### PAGE TEXT
-- Opening Marker --

2. Description of the Prior Art
Two types of developer are known and widely used for effecting magnetic brush development of electrostatic images, one being a two-component developer consisting of a mixture of magnetic toner and magnetic carrier and the other being a one-component developer consisting only of magnetic toner.
The two-component developer requires that the magnetic carrier and toner be rubbed each other to charge toner particles, and this is difficult to achieve a good quality image unless the mixing ratio of the magnetic carrier to the toner is maintained within a prescribed range. Another difficulty is that the toner or toner component adheres to and accumulates on the surface of the magnetic carrier over a long period of use (such toner being generally called "spent toner"), thereby making it difficult to charge the toner.
The one-component developer has the advantage that it can be used for development of images without the use of a magnetic carrier, but the disadvantage is that the bristling of the magnetic brush substantially varies with the environmental changes such as temperature and humidity, thereby making it difficult to maintain a constant amount of bristling.
To overcome the problems pointed out above, Japanese Laid-Open Patent Publication No. 59-75269 (Prior Art 1) discloses a 1.5-component which consists of a bristling accelerating component composed of magnetic particles and a magnetic toner component composed of particles of resin/magnetic powder dispersion.
Since it is composed of a single kind of magnetic substance such as ferrite, the bristling accelerating component has superior magnetic characteristics to that of the magnetic toner component composed of magnetic powder dispersed in resin powder, and therefore improves the bristling of the magnetic brush on the sleeve.
In addition, when the bristling accelerating component is used in combination with the magnetic toner, the bristling of the magnetic brush is always maintained in good condition regardless of changes in the environment of the developer, the concomitant advantage being such that the mixing and stirring effect is given to the developer while it is being carried on the sleeve, serving to maintain the developer component in the powder state with good flowability regardless of changes in the environment such as temperature or the humidity.
According to the technique disclosed in Japanese Laid-Open Patent Publication No. 63-85663 (Prior Art 2), a magnetic roll is rotated, while the rotation of the developing sleeve is stopped, during the time of operation other than recording, so that the developer bristles formed on the developer sleeve stand up high and a large amount of developer flows from the blade. This helps to reduce the pressure applied to the developer in the area surrounded by the developing sleeve, the blade, and the net-like member, and facilitates remixing with the developer which has been being mixed and stirred in that area, thereby assuring preparation of a uniform mixture.
In the developing method of Prior Art 1 using the 1.5-component developer, the toner is charged due to the movement of the developer on the sleeve. However, the flow of the developer is limited by the doctor, etc., and the amount of the developer carried on the sleeve decreases, with a resultant drop in the ability of the sleeve to stir the developer. The problem is that when this stirring ability drops, the toner shows a marked drop in its chargeability, with a resultant drop in the image density.
In Prior Art 2, when the pressure is reduced on the developer in the area surrounded by the developing sleeve, the blade, and the net-like member, a large amount of developer flows from the blade to reduce the pressure so that the toner density that has been decreased can be restored, but the charge amount cannot be restored.
Another problem with Prior Art 2 is that when the construction is such that the pressure increases on the developer on the upstream side of the blade, the toner density cannot be restored because the pressure is not reduced.

-- Closing Marker --

### WORK TO COMPLETE
(a) Answer these questions from the prior-art section, with each answer marked to match its question.
(i) What is toner that builds up on the surface of the magnetic carrier generally called?
(ii) What magnetic substance is named as an example of what the bristling accelerating component is composed of?
(iii) Under Prior Art 2, what is stopped while the magnetic roll rotates during operation other than recording?
(b) Rewrite the paragraph of the prior-art section beginning "The one-component developer has the advantage" as a short list that keeps its main facts.
(c) Return the part of the prior-art section that opens with the words containing "The two-component developer" and closes with "charge the toner.", copied word for word.

### DATASET CONTENT
-- Opening Marker --

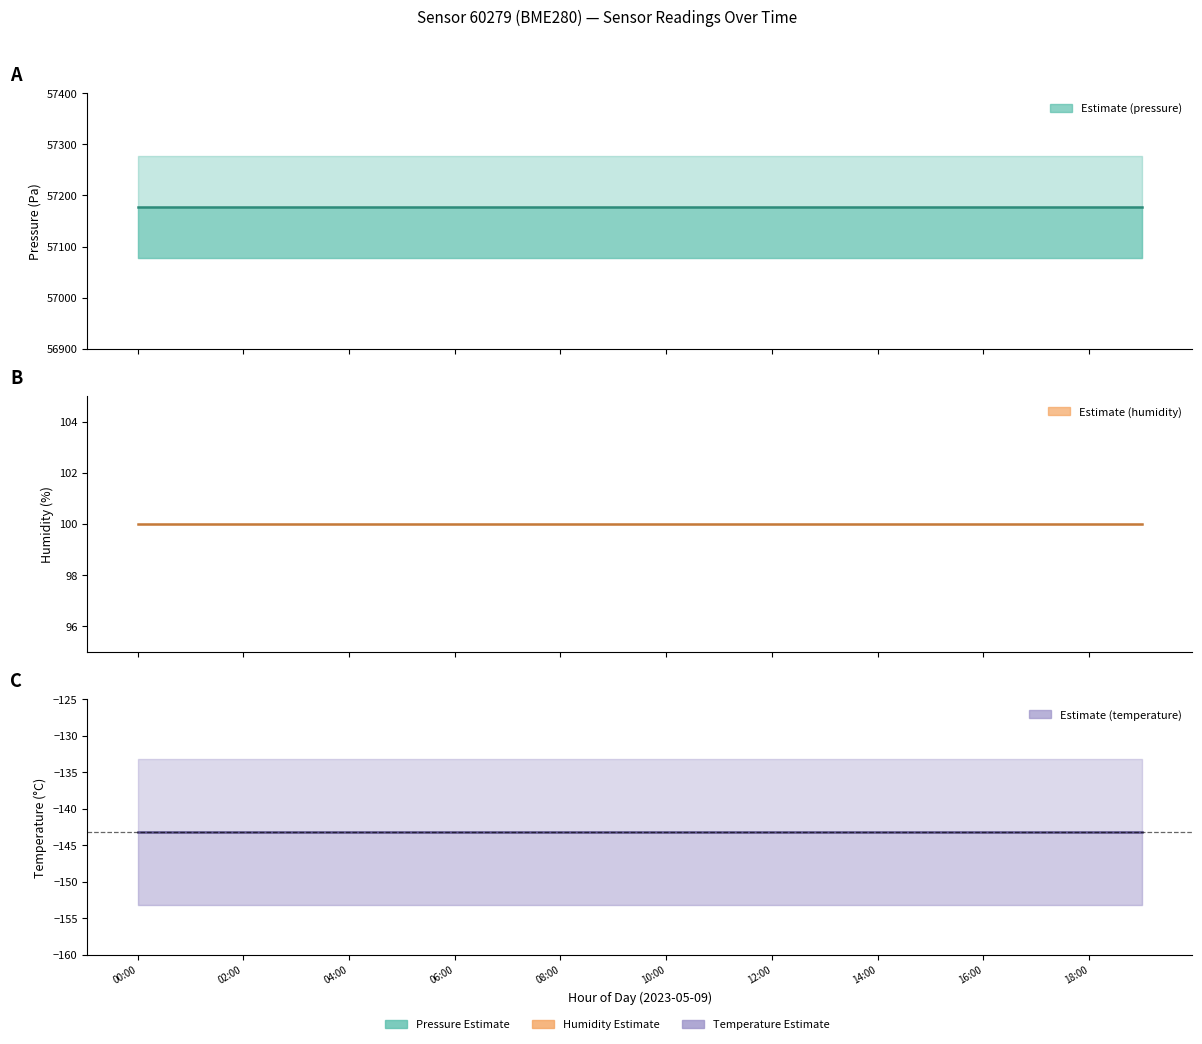

At how many categories does at least one series exceed 15792?

20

-- Closing Marker --

### SOLUTIONS PER TASK
(a)
(i) Spent toner.
(ii) Ferrite.
(iii) The rotation of the developing sleeve.

(b)
- The one-component developer can develop images without a magnetic carrier.
- Its drawback is that the bristling of the magnetic brush varies substantially with environmental changes such as temperature and humidity.
- This makes it difficult to maintain a constant amount of bristling.

(c)
The two-component developer requires that the magnetic carrier and toner be rubbed each other to charge toner particles, and this is difficult to achieve a good quality image unless the mixing ratio of the magnetic carrier to the toner is maintained within a prescribed range. Another difficulty is that the toner or toner component adheres to and accumulates on the surface of the magnetic carrier over a long period of use (such toner being generally called "spent toner"), thereby making it difficult to charge the toner.